Activity: Go through the data below. List every line that holds the word "SUNYARA".

Excerpted data:

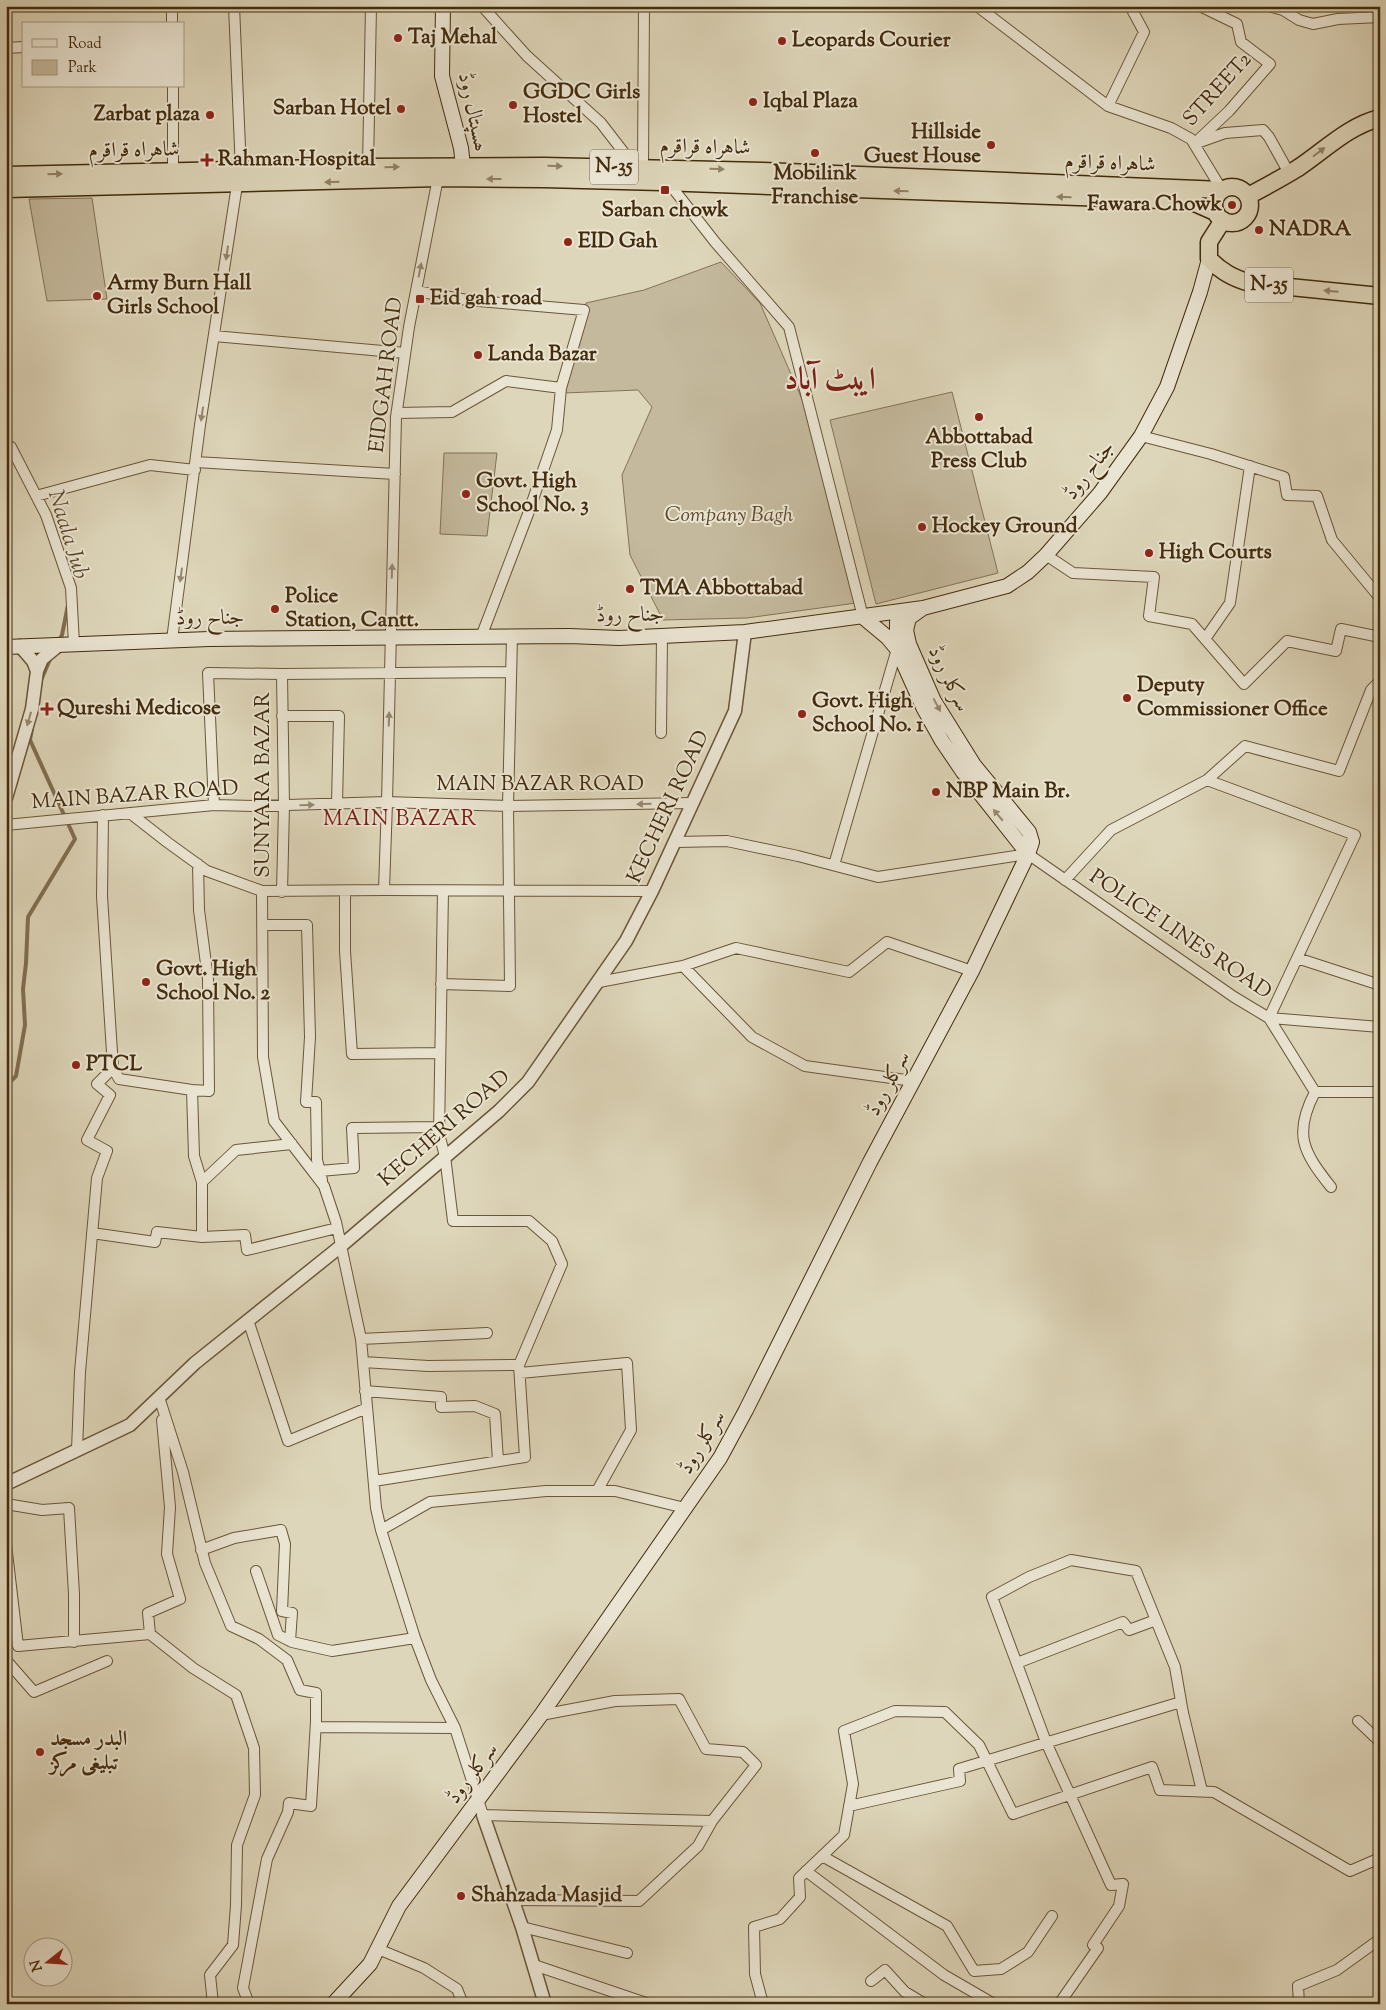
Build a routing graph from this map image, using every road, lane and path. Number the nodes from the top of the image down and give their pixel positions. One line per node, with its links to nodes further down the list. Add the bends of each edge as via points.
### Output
1 (172, 6): 12 (street)
2 (234, 6): 25 (street)
3 (371, 6): 20 (street)
4 (443, 6): 19 (main road, ھسپتال روڈ, via 442,76)
5 (482, 6): 21 (street, via 527,56 601,123)
6 (644, 6): 21 (street)
7 (977, 6): 16 (street)
8 (1130, 6): 16 (street, via 1144,32)
9 (1200, 6): 18 (street, STREET2, via 1237,24 1241,42 1270,64)
10 (1268, 6): 11 (street, via 1313,24)
11 (1380, 17)
12 (172, 22)
13 (22, 47): 14 (street)
14 (6, 48)
15 (173, 88): 22 (street)
16 (1108, 106): 18 (street, via 1171,128)
17 (1380, 118): 23 (highway, one-way to 17, via 1333,141 1367,121)
18 (1194, 144): 23 (street, STREET2, via 1225,134 1263,130); 29 (street)
19 (463, 166): 20 (highway, شاہراہ قراقرم / N-35, one-way to 19); 21 (highway, شاہراہ قراقرم / N-35, one-way to 21)
20 (368, 167): 25 (highway, شاہراہ قراقرم / N-35)
21 (639, 168): 29 (highway, شاہراہ قراقرم / N-35, one-way to 29)
22 (173, 172): 24 (highway, شاہراہ قراقرم / N-35, one-way to 22); 25 (highway, شاہراہ قراقرم / N-35)
23 (1289, 173): 30 (highway)
24 (6, 175)
25 (239, 178): 26 (highway, شاہراہ قراقرم / N-35, one-way to 25); 28 (highway, شاہراہ قراقرم / N-35); 35 (street, one-way to 35)
26 (438, 178): 27 (highway, شاہراہ قراقرم / N-35, one-way to 26); 33 (street, EIDGAH ROAD, one-way to 26)
27 (668, 182): 31 (highway, شاہراہ قراقرم / N-35, one-way to 27, via 1190,201); 49 (street, via 789,327)
28 (6, 189)
29 (1222, 190): 30 (highway, شاہراہ قراقرم / N-35, via 1239,188); 31 (highway, via 1215,200)
30 (1248, 196): 31 (highway, via 1250,207 1245,218 1234,223)
31 (1219, 216): 32 (highway, via 1209,242)
32 (1209, 259): 34 (highway, N-35, one-way to 32, via 1250,283 1233,278); 39 (main road, جناح روڈ, via 1167,387)
33 (416, 291): 36 (street, EIDGAH ROAD); 37 (street, via 467,300 584,310)
34 (1380, 296)
35 (214, 336): 36 (street); 41 (street, one-way to 41)
36 (405, 353): 38 (street, EIDGAH ROAD)
37 (561, 388): 38 (street, via 506,381 452,412); 53 (street, via 557,430)
38 (397, 413): 43 (street, EIDGAH ROAD)
39 (1141, 436): 42 (street); 45 (main road, جناح روڈ, via 1100,493)
40 (6, 444): 44 (street, via 11,447)
41 (195, 466): 43 (street); 44 (street, via 150,465); 57 (street, one-way to 57)
42 (1250, 466): 46 (street, via 1284,477 1287,494 1317,496 1332,540); 56 (street, via 1230,603)
43 (395, 474): 52 (street, EIDGAH ROAD, one-way to 43)
44 (36, 496): 58 (street, via 46,515 71,588)
45 (1046, 555): 47 (main road, جناح روڈ, via 1007,586); 56 (street, via 1073,573 1154,577 1149,616 1192,624)
46 (1380, 598)
47 (923, 608): 48 (main road, جناح روڈ); 61 (main road, via 909,618)
48 (902, 611): 49 (main road, جناح روڈ); 61 (main road, via 897,622)
49 (863, 617): 50 (main road, جناح روڈ); 61 (main road, سرکلر روڈ)
50 (745, 632): 51 (main road, جناح روڈ); 72 (street, KECHERI ROAD, via 736,711)
51 (662, 636): 54 (main road, جناح روڈ); 68 (street)
52 (390, 637): 53 (main road, جناح روڈ); 57 (main road, جناح روڈ); 63 (street)
53 (481, 637): 54 (main road, جناح روڈ)
54 (512, 637): 64 (street)
55 (1380, 637): 56 (street, via 1341,629 1336,651 1286,641 1244,684)
56 (1205, 639)
57 (172, 640): 58 (main road, جناح روڈ)
58 (74, 644): 59 (main road, جناح روڈ)
59 (59, 645): 60 (main road, جناح روڈ); 62 (street, via 42,659)
60 (13, 647): 62 (street, via 33,661)
61 (903, 647): 81 (main road, سرکلر روڈ, via 923,707 942,741); 83 (street)
62 (37, 671): 70 (street, one-way to 70, via 32,709)
63 (390, 672): 64 (street); 65 (street); 71 (street, one-way to 63)
64 (511, 672): 76 (street)
65 (282, 674): 67 (street, SUNYARA BAZAR); 74 (street, SUNYARA BAZAR, via 208,673)
66 (1380, 681): 69 (street, via 1371,690 1339,771 1245,746)
67 (282, 716): 73 (street, via 339,716); 75 (street, SUNYARA BAZAR)
68 (661, 734)
69 (1207, 780): 84 (street, via 1111,830); 93 (street, via 1355,835)
70 (6, 798)
71 (387, 802): 73 (street, MAIN BAZAR ROAD); 76 (street, MAIN BAZAR ROAD); 85 (street)
72 (693, 803): 76 (street, MAIN BAZAR ROAD, one-way to 76); 80 (street, KECHERI ROAD)
73 (337, 804): 75 (street, MAIN BAZAR ROAD, one-way to 73)
74 (214, 805): 75 (street, MAIN BAZAR ROAD); 77 (street, MAIN BAZAR ROAD)
75 (284, 806): 91 (street, SUNYARA BAZAR)
76 (508, 806): 89 (street)
77 (130, 813): 78 (street, MAIN BAZAR ROAD); 82 (street)
78 (103, 815): 79 (street, MAIN BAZAR ROAD); 102 (street, via 102,896)
79 (6, 825)
80 (675, 842): 83 (street, via 727,841); 90 (street, KECHERI ROAD)
81 (1028, 854): 83 (street, via 878,877); 84 (street, POLICE LINES ROAD); 95 (main road, سرکلر روڈ)
82 (198, 864): 86 (street, via 207,871); 104 (street, via 199,910 208,979 208,1091)
83 (834, 865)
84 (1065, 880): 99 (street, POLICE LINES ROAD)
85 (384, 890): 87 (street); 88 (street)
86 (262, 891): 91 (street); 92 (street)
87 (345, 891): 91 (street); 101 (street, via 345,951 352,1054)
88 (443, 891): 89 (street); 97 (street)
89 (510, 891): 90 (street); 97 (street, via 510,986)
90 (652, 891): 96 (street, KECHERI ROAD, via 626,941)
91 (282, 892)
92 (262, 925): 108 (street, via 263,1057 274,1121); 110 (street, via 308,925 310,1037 306,1102 316,1102)
93 (1297, 958): 98 (street); 99 (street)
94 (683, 966): 95 (street, via 736,948 849,972 887,942); 96 (street); 103 (street, via 752,1037 805,1066)
95 (972, 971): 103 (main road, سرکلر روڈ)
96 (599, 982): 109 (street, KECHERI ROAD, via 528,1082)
97 (441, 984): 101 (street)
98 (1380, 985)
99 (1269, 1018): 100 (street, POLICE LINES ROAD); 105 (street)
100 (1380, 1027)
101 (440, 1053): 107 (street)
102 (113, 1068): 104 (street, via 118,1079); 115 (street, via 97,1084 110,1095 87,1140 107,1151 97,1178)
103 (913, 1081): 132 (main road, سرکلر روڈ, via 746,1410 720,1458)
104 (192, 1090): 111 (street, via 194,1156)
105 (1315, 1092): 106 (street); 113 (street, via 1306,1110 1302,1130 1312,1164)
106 (1380, 1092)
107 (439, 1127): 109 (street); 110 (street, via 352,1128 354,1168)
108 (292, 1144): 111 (street, via 236,1150); 112 (street)
109 (445, 1156): 117 (street, KECHERI ROAD); 122 (street, via 453,1221 529,1222 552,1241 562,1264)
110 (320, 1171): 112 (street)
111 (202, 1182): 116 (street)
112 (324, 1186): 114 (street)
113 (1330, 1187)
114 (337, 1228): 116 (street, via 246,1250 245,1235); 117 (street)
115 (92, 1233): 116 (street, via 155,1242 157,1232); 126 (street)
116 (202, 1237)
117 (341, 1246): 118 (street, KECHERI ROAD); 120 (street)
118 (248, 1320): 124 (street, KECHERI ROAD); 125 (street, via 288,1441)
119 (487, 1333): 120 (street)
120 (361, 1339): 121 (street)
121 (363, 1362): 122 (street); 123 (street)
122 (519, 1369): 127 (street, via 525,1456); 130 (street, via 627,1362 630,1430)
123 (365, 1391): 125 (street); 127 (street, via 441,1397 440,1407 475,1406 495,1414)
124 (159, 1397): 126 (street, KECHERI ROAD, via 130,1425); 135 (street, via 183,1472); 138 (street, via 170,1507 167,1554 180,1599 148,1613)
125 (367, 1408): 128 (street)
126 (77, 1450): 129 (street, KECHERI ROAD)
127 (498, 1461): 128 (street)
128 (374, 1481): 133 (street)
129 (6, 1484)
130 (597, 1491): 132 (street, via 615,1491); 133 (street, via 546,1491 430,1502)
131 (6, 1504): 141 (street, via 42,1510 69,1508)
132 (685, 1508): 146 (main road, سرکلر روڈ)
133 (381, 1530): 139 (street)
134 (6, 1544): 141 (street, via 18,1646)
135 (201, 1550): 140 (street, via 234,1538 281,1530 284,1544 282,1611 292,1613); 148 (street, via 231,1626 259,1640 287,1660 300,1690 316,1693)
136 (256, 1571): 140 (street, via 278,1634)
137 (1156, 1620): 144 (street, via 1129,1630 1123,1622); 144 (street, via 1136,1571 1071,1560 992,1597); 145 (street, via 1175,1667)
138 (150, 1634): 141 (street); 170 (street, via 193,1668 236,1695 254,1748 255,1795 237,1845 233,1945 210,1975)
139 (415, 1638): 140 (street, via 332,1651); 149 (street)
140 (290, 1641)
141 (74, 1642)
142 (6, 1660): 143 (street, via 34,1692)
143 (107, 1661)
144 (1017, 1663): 150 (street)
145 (1181, 1702): 150 (street); 153 (street)
146 (541, 1715): 155 (main road, سرکلر روڈ); 158 (street, via 615,1701 679,1699 706,1749 743,1752 756,1765)
147 (1358, 1721): 151 (street)
148 (316, 1727): 149 (street); 171 (street, via 311,1806 289,1803 267,1858 242,1988)
149 (455, 1728): 155 (street)
150 (1046, 1742): 152 (street); 154 (street)
151 (1380, 1742)
152 (986, 1760): 154 (street, via 1013,1814); 156 (street, via 959,1769 960,1781); 156 (street, via 979,1745 945,1712 895,1711 844,1731 853,1784)
153 (1202, 1791): 154 (street, via 1160,1790 1152,1767); 160 (street, via 1214,1792 1350,1872)
154 (1071, 1795): 179 (street, via 1111,1885 1123,1884 1119,1906 1093,1945 1098,1948)
155 (478, 1800): 157 (street); 166 (main road, سرکلر روڈ, via 399,1906)
156 (849, 1806): 159 (street, via 844,1835)
157 (483, 1815): 158 (street); 162 (street)
158 (712, 1821): 162 (street, via 698,1846 639,1901)
159 (822, 1856): 161 (street); 163 (street, via 947,1926 974,1971 1001,1968 1028,1952)
160 (1380, 1858)
161 (806, 1871): 176 (street, via 799,1878 800,1897 780,1919 754,1927 755,1974); 178 (street, via 944,1975)
162 (512, 1900): 164 (street)
163 (1052, 1916)
164 (522, 1926): 167 (street); 168 (street)
165 (1380, 1939): 180 (street, via 1337,1970 1298,1986)
166 (378, 1949): 172 (main road, سرکلر روڈ, via 370,1964); 173 (street, via 424,1968 458,1989)
167 (627, 1953)
168 (534, 1965): 174 (street); 175 (street)
169 (872, 1981): 177 (street, via 884,1970 905,1992)
170 (213, 2004)
171 (249, 2004)
172 (333, 2004)
173 (462, 2004)
174 (546, 2004)
175 (649, 2004)
176 (763, 2004)
177 (925, 2004)
178 (994, 2004)
179 (1059, 2004)
180 (1299, 2004)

Reply:
65 (282, 674): 67 (street, SUNYARA BAZAR); 74 (street, SUNYARA BAZAR, via 208,673)
67 (282, 716): 73 (street, via 339,716); 75 (street, SUNYARA BAZAR)
75 (284, 806): 91 (street, SUNYARA BAZAR)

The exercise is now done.